Department of Molecular Physiology and Biophysics, Vanderbilt Genetics Institute, Vanderbilt University, Nashville, TN, 37232, U.S.A.
Department of General Surgery, Tangdu Hospital, Fourth Military Medical University, Xi'an, 710032, China.
Brief Bioinform. 2022 Jul 18;23(4). doi: 10.1093/bib/bbac200.
Cell-free DNA (cfDNA) provides a convenient diagnosis avenue for noninvasive cancer detection. The current methods are focused on identifying circulating tumor DNA (ctDNA)s genomic aberrations, e.g. mutations, copy number aberrations (CNAs) or methylation changes. In this study, we report a new computational method that unifies two orthogonal pieces of information, namely methylation and CNAs, derived from whole-genome bisulfite sequencing (WGBS) data to quantify low tumor content in cfDNA. It implements a Bayes model to enrich ctDNA from WGBS data based on hypomethylation haplotypes, and subsequently, models CNAs for cancer detection. We generated WGBS data in a total of 262 samples, including high-depth (>20×, deduped high mapping quality reads) data in 76 samples with matched triplets (tumor, adjacent normal and cfDNA) and low-depth (~2.5×, deduped high mapping quality reads) data in 186 samples. We identified a total of 54 Mb regions of hypomethylation haplotypes for model building, a vast majority of which are not covered in the HumanMethylation450 arrays.
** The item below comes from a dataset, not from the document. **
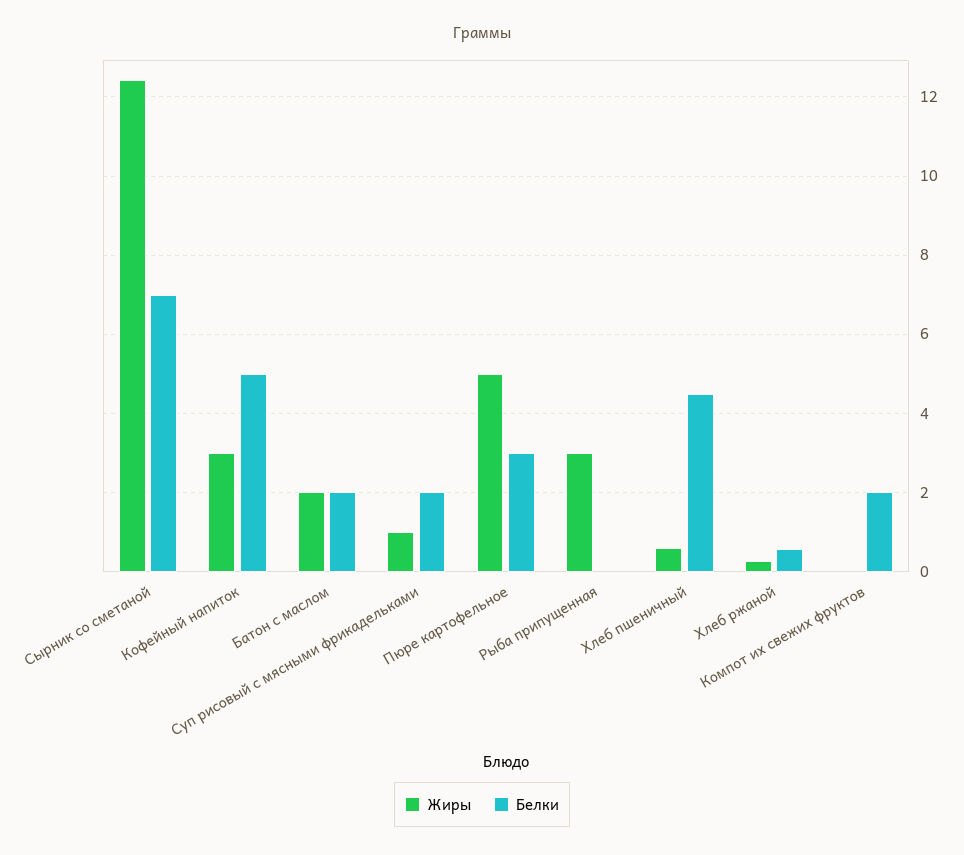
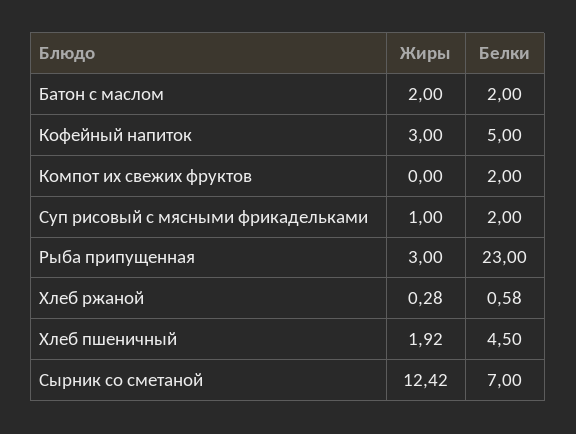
Жиры, Пюре картофельное: 5 -> none
Белки, Пюре картофельное: 3 -> none
Белки, Рыба припущенная: 0 -> 23
Жиры, Хлеб пшеничный: 0.6 -> 1.92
We showed that our model is able to substantially enrich ctDNA reads (tens of folds), with clearly elevated CNAs that faithfully match the CNAs in the paired tumor samples. In the 19 hepatocellular carcinoma cfDNA samples, the estimated enrichment is as high as 16 fold, and in the simulation data, it can achieve over 30-fold enrichment for a ctDNA level of 0.5% with a sequencing depth of 600×. We also found that these hypomethylation regions are also shared among many cancer types, thus demonstrating the potential of our framework for pancancer early detection.
无细胞游离 DNA(cfDNA)为非侵入性癌症检测提供了便捷的诊断途径。目前的方法侧重于识别循环肿瘤 DNA(ctDNA)的基因组异常,例如突变、拷贝数异常(CNAs)或甲基化变化。在这项研究中,我们报告了一种新的计算方法,该方法统一了两个正交信息,即源自全基因组亚硫酸氢盐测序(WGBS)数据的甲基化和 CNAs,以量化 cfDNA 中的低肿瘤含量。它实现了一种贝叶斯模型,根据低甲基化单倍型从 WGBS 数据中富集 ctDNA,然后为癌症检测建模 CNAs。我们总共生成了 262 个样本的 WGBS 数据,包括 76 个匹配三对(肿瘤、相邻正常和 cfDNA)的高深度(>20×,去重高映射质量读数)数据和 186 个低深度(~2.5×,去重高映射质量读数)数据。我们总共鉴定了 54 Mb 的低甲基化单倍型区域用于模型构建,其中绝大多数区域未涵盖在 HumanMethylation450 阵列中。我们表明,我们的模型能够显著富集 ctDNA 读数(数十倍),并且明显升高的 CNAs 与配对肿瘤样本中的 CNAs 非常吻合。在 19 个肝细胞癌 cfDNA 样本中,估计的富集高达 16 倍,而在模拟数据中,对于 ctDNA 水平为 0.5%、测序深度为 600×的情况,它可以实现超过 30 倍的富集。我们还发现这些低甲基化区域在许多癌症类型中也存在共享,从而证明了我们的框架用于泛癌早期检测的潜力。